Fiquei doente quando fui a casa.
Conta o meu pai já ter visto o rio Cávado passar quase que por cima da ponte medieval, em Barcelos, cidade localizada na província do Minho. Lá nasci, fiz-me gente, e vivi sempre (sem nunca sequer ter pintado por cima as paredes que risquei com caneta quando pequena) até aos meus dezoito anos. Gostava de dizer que ainda lá vivo, mas não sei dar termo à situação de alguém que vive a outra metade do ano num sítio que não lhe pertence.
O frio em Lisboa é diferente. Cá não vemos a condensação da respiração e não se vê a gente ao alvorecer - quando o sol ainda não é mais que uma lâmpada no céu - com garrafões de água fria para descongelar os vidros dos carros, que por muitos lençóis e tecidos que se usem para agasalha-los como a um filho, o frio da noite nunca perdoa. Cá não há abundante humidade, as portas de casa não incham, e o frio não chega nunca aos ossos. Percebi então, enquanto explicava à amável farmacêutica da Farmácia de Santo Amaro os acontecimentos que levaram os meus lábios a rebentar por completo, o quão ingénua fui.
Fiquei doente porque fui a casa.
A realização agrediu-me. O meu corpo acolheu Lisboa e tomou-a como casa. Duma forma insensível e cruel, sem levar os meus sentimentos em consideração, rejeitou Barcelos. Choque térmico, menina.
Vi-me sem casa, inquilina da terra de ninguém. Em Lisboa não me revejo, e em Barcelos, esgoto-me. Passei a semana subsequente embrulhada em cachecóis e numa tristeza sincera, à procura das respostas: Somos onde estamos, ou donde vimos? O que é a casa?
Numa das aulas falamos d’O Homem Unidimensional, de Herbert Marcuse. Marcuse fala sobre as falsas necessidades, o que me remeteu para a obra de Simone Weil, A Necessidade de Raízes (1949), onde são abordadas as verdadeiras necessidades.
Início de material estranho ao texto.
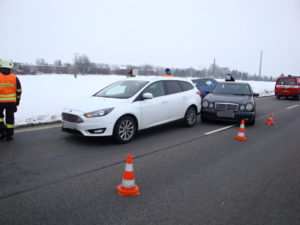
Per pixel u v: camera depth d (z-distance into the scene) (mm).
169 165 4758
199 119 9891
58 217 2955
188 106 8016
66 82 27250
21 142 5902
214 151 5734
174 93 7590
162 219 2971
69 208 3154
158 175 4277
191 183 3990
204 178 4203
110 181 3975
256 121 9859
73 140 6199
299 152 5812
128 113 6043
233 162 5031
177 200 3434
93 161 4824
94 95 6941
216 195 3607
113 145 5902
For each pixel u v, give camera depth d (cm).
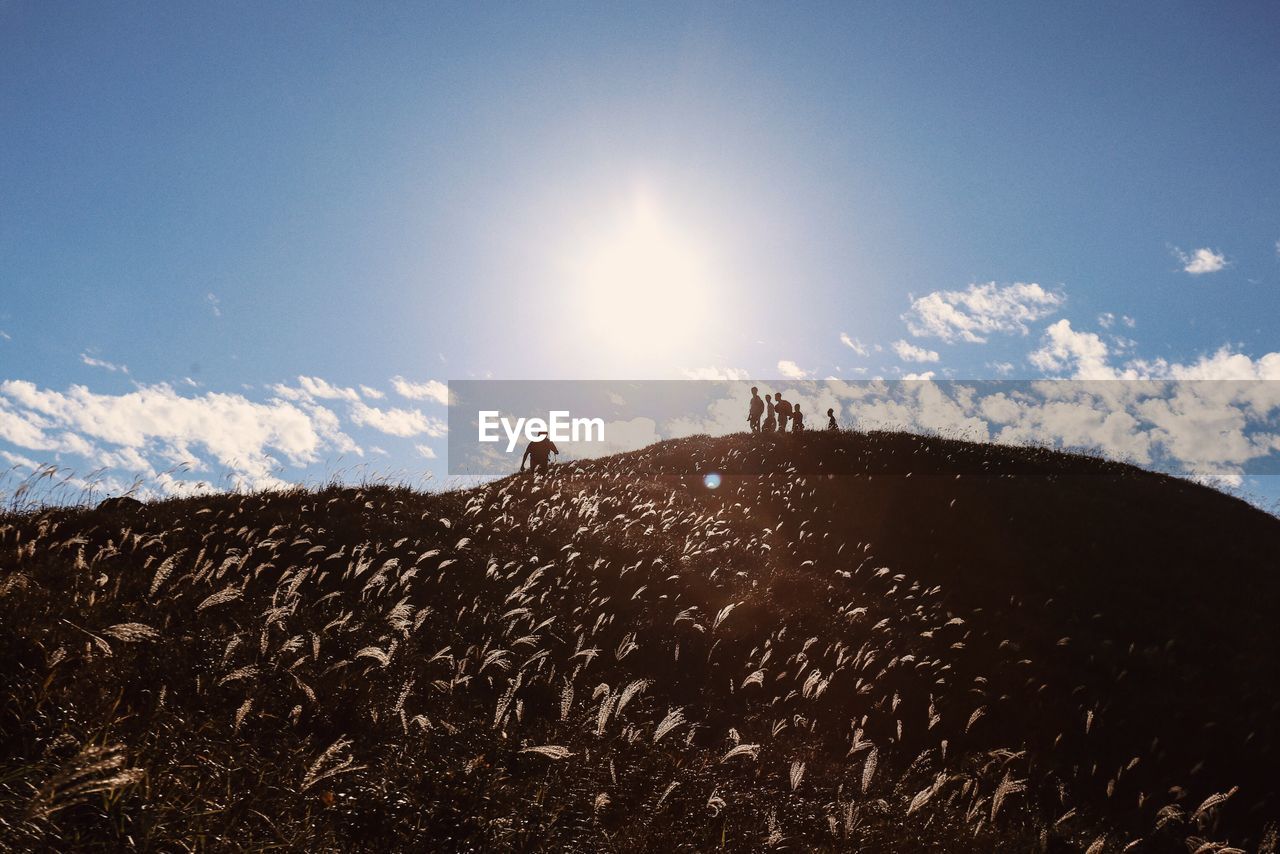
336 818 571
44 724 545
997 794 790
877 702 1152
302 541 1121
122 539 1080
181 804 516
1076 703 1305
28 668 615
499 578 1304
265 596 998
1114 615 1769
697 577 1548
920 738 1095
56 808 405
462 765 716
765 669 1191
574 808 698
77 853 433
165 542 1119
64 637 684
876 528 2195
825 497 2442
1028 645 1543
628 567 1499
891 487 2545
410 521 1512
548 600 1276
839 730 1059
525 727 850
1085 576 1967
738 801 782
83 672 644
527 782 720
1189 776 1130
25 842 426
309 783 559
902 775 970
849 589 1700
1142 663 1538
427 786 657
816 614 1467
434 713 819
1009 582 1898
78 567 862
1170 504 2589
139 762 536
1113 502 2517
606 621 1229
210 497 1434
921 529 2206
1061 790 966
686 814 733
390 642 960
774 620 1392
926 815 845
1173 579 2002
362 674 842
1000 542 2139
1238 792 1113
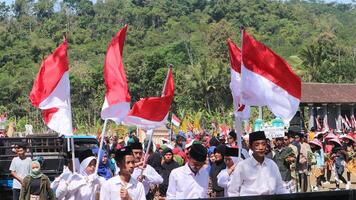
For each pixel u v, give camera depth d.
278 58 10.47
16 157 17.08
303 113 58.47
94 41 146.62
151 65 85.50
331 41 121.06
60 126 12.25
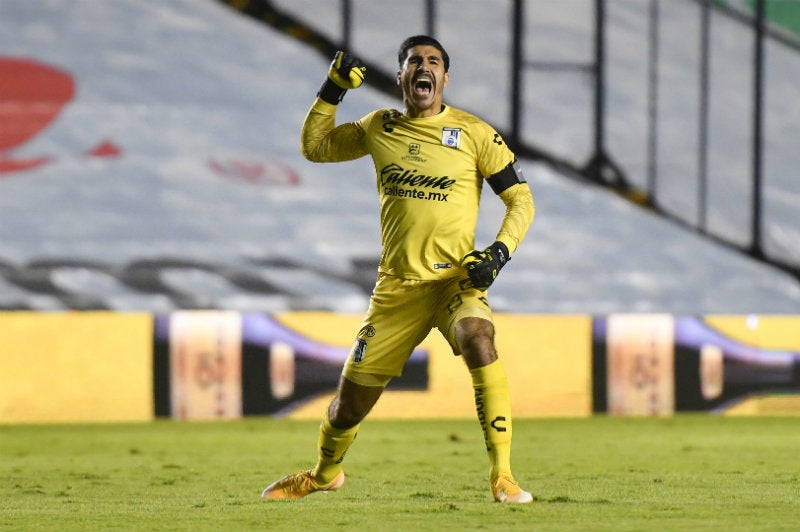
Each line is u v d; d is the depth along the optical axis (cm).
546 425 3378
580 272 4847
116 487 1978
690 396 3697
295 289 4656
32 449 2783
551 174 5269
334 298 4659
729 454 2589
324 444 1631
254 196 4956
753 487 1905
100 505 1670
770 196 5291
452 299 1548
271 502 1655
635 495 1766
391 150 1556
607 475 2145
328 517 1456
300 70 5388
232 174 5022
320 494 1786
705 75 5444
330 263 4756
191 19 5444
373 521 1409
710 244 5125
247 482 2067
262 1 5462
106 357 3512
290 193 4991
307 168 5088
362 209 4972
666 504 1606
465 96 5347
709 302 4859
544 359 3650
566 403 3653
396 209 1548
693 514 1478
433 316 1572
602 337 3672
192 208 4884
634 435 3080
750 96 5444
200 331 3541
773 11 5484
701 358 3700
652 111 5388
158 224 4816
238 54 5381
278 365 3566
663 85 5431
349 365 1573
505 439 1545
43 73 5191
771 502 1645
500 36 5438
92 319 3516
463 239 1550
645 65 5447
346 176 5081
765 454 2589
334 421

No livro, Weil defende a discussão não só das necessidades do corpo (comida, água, etc.), mas também as da alma (ordem, obrigações, responsabilidade, igualdade, liberdade, hierarquia, raízes, afeto e valores espirituais) como sendo tão importantes quanto as primeiras para a contribuição do bem estar do indivíduo.
Percebi e senti fortemente o que Weil explica na sua obra. O corte com as minhas próprias raízes e a confirmação dessa própria separação por meio de uma reação física e tangível fez-me sentir deslocada de mim mesma.
Casa não é onde quero ou tenciono pertencer, é onde é necessário estar. Sou Barcelos e Lisboa, sou todas as cidades que visitei e todos os quartos onde já dormi. Mas pertenço onde reconheço e me relaciono com as pessoas que me rodeiam, onde a paisagem muda com as estações e cresce comigo.